_Der Textauszug:_
§

Sandra Danicke bei VFMK

Was sind das für Menschen, die sich mit Provisorien umgeben?
Häufig entstehen solche Provisorien an Orten oder in Zeiten des Mangels. Dann, wenn es nicht anders geht. Wenn das Geld fehlt. Oder man nur beschränkte Mittel hat, etwa auf Reisen. Doch diese Provisorien werden auch von Leuten gemacht, die gerne basteln. Oder von Leuten, die von ihren Grosseltern oder Eltern noch mitkriegten, dass man Probleme selbst löst.

Warum lassen Menschen ihre Provisorien Ihnen zukommen?
Ich glaube, die Menschen, die mir Fotos von ihren Provisorien schicken, sind auch stolz auf ihre Arbeiten. Durch meine Sammlung mache ich ihnen ausserdem bewusst, dass sie etwas Großartiges erfunden haben. Viele Leute begannen erst durch meine Sammlung sich in ihrer Wohnung umzusehen und merkten, wie viel bei ihnen selbst da ist. Sie erkennen bei sich selbst eine Kreativität.

Welche Provisorien gibt es in Ihrem eigenen Alltag?
Wir wohnen in einem Altbau und die Fußböden sind nicht eben. Bei Tischen müssen wir Dinge darunter klemmen, damit sie nicht wackeln. Ganz lange hatten wir einen Besteck-Abtropfhalter, der aus einer halben Milchtüte bestand, in die wir unten Löcher gebohrt hatten. Bei uns gibt’s immer was. Ganz im Gegensatz zu meinem Elternhaus.

© Sandra Danicke
© Sandra Danicke

Keine Provisorien im Elternhaus?
Genau, bei uns zu Hause gab es nie Provisorien. Vielleicht hat es damit zu tun, dass mein Vater sehr früh aus der DDR geflohen ist und es dort wenig gab, so dass er Unperfektes im neuen Leben vermeiden wollte. Aber das ist jetzt spekuliert. Bei mir musste jedenfalls erst eine Entwicklung stattfinden: Von der Idee, dass Provisorien gar nicht gehen hin zu der Erkenntnis, dass sie einen eigenen Charme haben.

Sie sind Kunsthistorikerin und haben zu mittelalterlicher Kirchengestaltung promoviert. Welche Verbindungen gibt es da zu Ihrer Sammelleidenschaft von allzu Alltäglichem wie den Provisorien?
Die Schnittmenge ist groß, aber weniger zu den mittelalterlichen Kirchen, sondern zur zeitgenössischen Kunst. Viele Künstler:innen definieren sich nicht über perfekt ausgeführte Arbeiten, sondern sie arbeiten mit dem Charme des Unperfekten.

In Ihrem neusten Buch beschäftigen Sie sich mit Material, das Künstler:innen heute verwenden, um Kunst zu machen.

§

Gespeicherte Daten:
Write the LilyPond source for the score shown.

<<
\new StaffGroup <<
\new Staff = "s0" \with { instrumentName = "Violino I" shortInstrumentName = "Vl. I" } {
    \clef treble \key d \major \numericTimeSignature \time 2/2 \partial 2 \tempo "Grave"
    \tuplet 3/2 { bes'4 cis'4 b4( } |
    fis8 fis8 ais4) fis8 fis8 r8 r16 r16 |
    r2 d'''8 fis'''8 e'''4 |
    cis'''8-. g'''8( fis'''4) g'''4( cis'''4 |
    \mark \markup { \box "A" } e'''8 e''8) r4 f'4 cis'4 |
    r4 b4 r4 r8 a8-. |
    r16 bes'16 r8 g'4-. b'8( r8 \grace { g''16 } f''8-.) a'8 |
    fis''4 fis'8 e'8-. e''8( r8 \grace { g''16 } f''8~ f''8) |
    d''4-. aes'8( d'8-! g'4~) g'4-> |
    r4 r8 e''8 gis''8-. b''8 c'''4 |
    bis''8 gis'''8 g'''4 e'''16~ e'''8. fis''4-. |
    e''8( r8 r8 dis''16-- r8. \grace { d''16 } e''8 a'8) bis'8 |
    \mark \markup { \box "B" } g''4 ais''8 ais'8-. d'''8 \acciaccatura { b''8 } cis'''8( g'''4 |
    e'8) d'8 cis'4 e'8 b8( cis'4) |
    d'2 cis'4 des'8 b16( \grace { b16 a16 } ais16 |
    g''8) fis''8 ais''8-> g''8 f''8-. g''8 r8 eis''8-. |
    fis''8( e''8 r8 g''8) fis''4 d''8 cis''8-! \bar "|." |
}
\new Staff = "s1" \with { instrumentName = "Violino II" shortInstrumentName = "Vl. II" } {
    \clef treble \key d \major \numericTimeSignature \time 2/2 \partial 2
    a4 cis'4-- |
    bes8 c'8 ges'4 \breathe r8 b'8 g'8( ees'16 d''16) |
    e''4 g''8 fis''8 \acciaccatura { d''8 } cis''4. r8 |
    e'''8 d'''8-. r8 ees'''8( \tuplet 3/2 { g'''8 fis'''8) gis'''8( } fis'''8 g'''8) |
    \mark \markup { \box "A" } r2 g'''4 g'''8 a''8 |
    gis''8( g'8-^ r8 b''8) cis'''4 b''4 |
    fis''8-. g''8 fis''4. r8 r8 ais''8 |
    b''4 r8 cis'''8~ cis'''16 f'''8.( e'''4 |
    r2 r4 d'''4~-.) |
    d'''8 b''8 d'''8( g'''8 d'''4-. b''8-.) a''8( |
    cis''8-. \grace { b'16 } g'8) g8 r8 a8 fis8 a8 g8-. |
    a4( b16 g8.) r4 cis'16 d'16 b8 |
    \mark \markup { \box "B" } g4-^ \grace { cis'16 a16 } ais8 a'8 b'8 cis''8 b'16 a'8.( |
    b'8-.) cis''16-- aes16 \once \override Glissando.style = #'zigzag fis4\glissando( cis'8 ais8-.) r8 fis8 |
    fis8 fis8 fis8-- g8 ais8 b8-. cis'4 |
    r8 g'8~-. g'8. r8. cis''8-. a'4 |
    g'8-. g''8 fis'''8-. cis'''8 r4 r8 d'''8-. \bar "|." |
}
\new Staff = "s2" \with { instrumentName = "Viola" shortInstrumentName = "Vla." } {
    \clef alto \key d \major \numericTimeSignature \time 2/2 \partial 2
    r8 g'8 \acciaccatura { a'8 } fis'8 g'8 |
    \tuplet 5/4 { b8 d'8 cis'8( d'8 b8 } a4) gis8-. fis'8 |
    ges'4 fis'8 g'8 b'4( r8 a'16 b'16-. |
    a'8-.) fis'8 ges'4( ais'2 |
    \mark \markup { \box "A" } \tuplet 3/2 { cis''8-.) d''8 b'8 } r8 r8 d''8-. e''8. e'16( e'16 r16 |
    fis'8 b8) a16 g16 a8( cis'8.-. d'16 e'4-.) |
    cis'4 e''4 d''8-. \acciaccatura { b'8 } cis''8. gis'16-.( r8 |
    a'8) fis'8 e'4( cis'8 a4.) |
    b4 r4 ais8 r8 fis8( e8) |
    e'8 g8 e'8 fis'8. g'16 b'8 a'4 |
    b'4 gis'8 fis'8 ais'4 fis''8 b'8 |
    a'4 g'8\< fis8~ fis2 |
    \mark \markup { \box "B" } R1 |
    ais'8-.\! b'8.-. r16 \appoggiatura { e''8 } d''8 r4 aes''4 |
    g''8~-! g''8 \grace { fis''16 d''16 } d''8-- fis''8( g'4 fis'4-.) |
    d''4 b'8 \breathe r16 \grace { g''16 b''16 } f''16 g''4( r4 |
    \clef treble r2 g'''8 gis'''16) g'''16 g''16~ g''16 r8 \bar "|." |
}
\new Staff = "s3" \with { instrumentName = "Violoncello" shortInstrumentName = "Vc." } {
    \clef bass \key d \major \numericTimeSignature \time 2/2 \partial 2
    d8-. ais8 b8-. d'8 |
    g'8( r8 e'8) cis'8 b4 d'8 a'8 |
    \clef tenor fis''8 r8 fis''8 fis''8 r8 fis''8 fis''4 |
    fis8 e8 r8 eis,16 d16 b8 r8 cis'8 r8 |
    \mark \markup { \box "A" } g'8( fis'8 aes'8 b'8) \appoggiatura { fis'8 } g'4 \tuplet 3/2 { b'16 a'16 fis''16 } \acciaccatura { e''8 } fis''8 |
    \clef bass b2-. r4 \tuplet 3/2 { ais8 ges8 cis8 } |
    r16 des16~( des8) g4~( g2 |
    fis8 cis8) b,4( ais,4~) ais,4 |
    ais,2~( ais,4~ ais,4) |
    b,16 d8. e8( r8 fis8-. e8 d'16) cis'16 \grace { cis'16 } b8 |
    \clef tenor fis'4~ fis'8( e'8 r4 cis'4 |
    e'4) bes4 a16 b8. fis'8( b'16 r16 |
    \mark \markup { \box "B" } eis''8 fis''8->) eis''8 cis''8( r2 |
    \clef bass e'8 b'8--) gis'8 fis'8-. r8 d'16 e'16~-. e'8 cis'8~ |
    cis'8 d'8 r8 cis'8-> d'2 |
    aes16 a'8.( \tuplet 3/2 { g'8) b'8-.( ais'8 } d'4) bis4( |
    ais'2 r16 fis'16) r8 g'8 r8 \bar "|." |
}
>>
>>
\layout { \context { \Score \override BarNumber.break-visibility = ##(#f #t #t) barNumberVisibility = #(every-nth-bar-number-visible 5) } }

§

_Deine Aufgaben:_
[1] Woraus bestand laut dem Interview über Provisorien der Besteck-Abtropfhalter, den es lange in der Wohnung gab?
[2] Stimmen diese Aussagen mit dem Interview über Provisorien überein? (a) Im Elternhaus gab es viele Provisorien. (b) Die Fußböden in der Altbauwohnung sind nicht eben. (c) Die größte Schnittmenge mit den Provisorien liegt bei den mittelalterlichen Kirchen.
[3] Schreib aus dem Interview über Provisorien die Stelle von „Welche Provisorien gibt“ bis „eigenen Charme haben.“ Wort für Wort ab.

_Die Lösungen:_
[1] Aus einer halben Milchtüte, in die unten Löcher gebohrt waren.

[2]
(a) Nein: „bei uns zu Hause gab es nie Provisorien“
(b) Ja: „die Fußböden sind nicht eben“
(c) Nein: „weniger zu den mittelalterlichen Kirchen, sondern zur zeitgenössischen Kunst“

[3]
Welche Provisorien gibt es in Ihrem eigenen Alltag?
Wir wohnen in einem Altbau und die Fußböden sind nicht eben. Bei Tischen müssen wir Dinge darunter klemmen, damit sie nicht wackeln. Ganz lange hatten wir einen Besteck-Abtropfhalter, der aus einer halben Milchtüte bestand, in die wir unten Löcher gebohrt hatten. Bei uns gibt’s immer was. Ganz im Gegensatz zu meinem Elternhaus.

© Sandra Danicke
© Sandra Danicke

Keine Provisorien im Elternhaus?
Genau, bei uns zu Hause gab es nie Provisorien. Vielleicht hat es damit zu tun, dass mein Vater sehr früh aus der DDR geflohen ist und es dort wenig gab, so dass er Unperfektes im neuen Leben vermeiden wollte. Aber das ist jetzt spekuliert. Bei mir musste jedenfalls erst eine Entwicklung stattfinden: Von der Idee, dass Provisorien gar nicht gehen hin zu der Erkenntnis, dass sie einen eigenen Charme haben.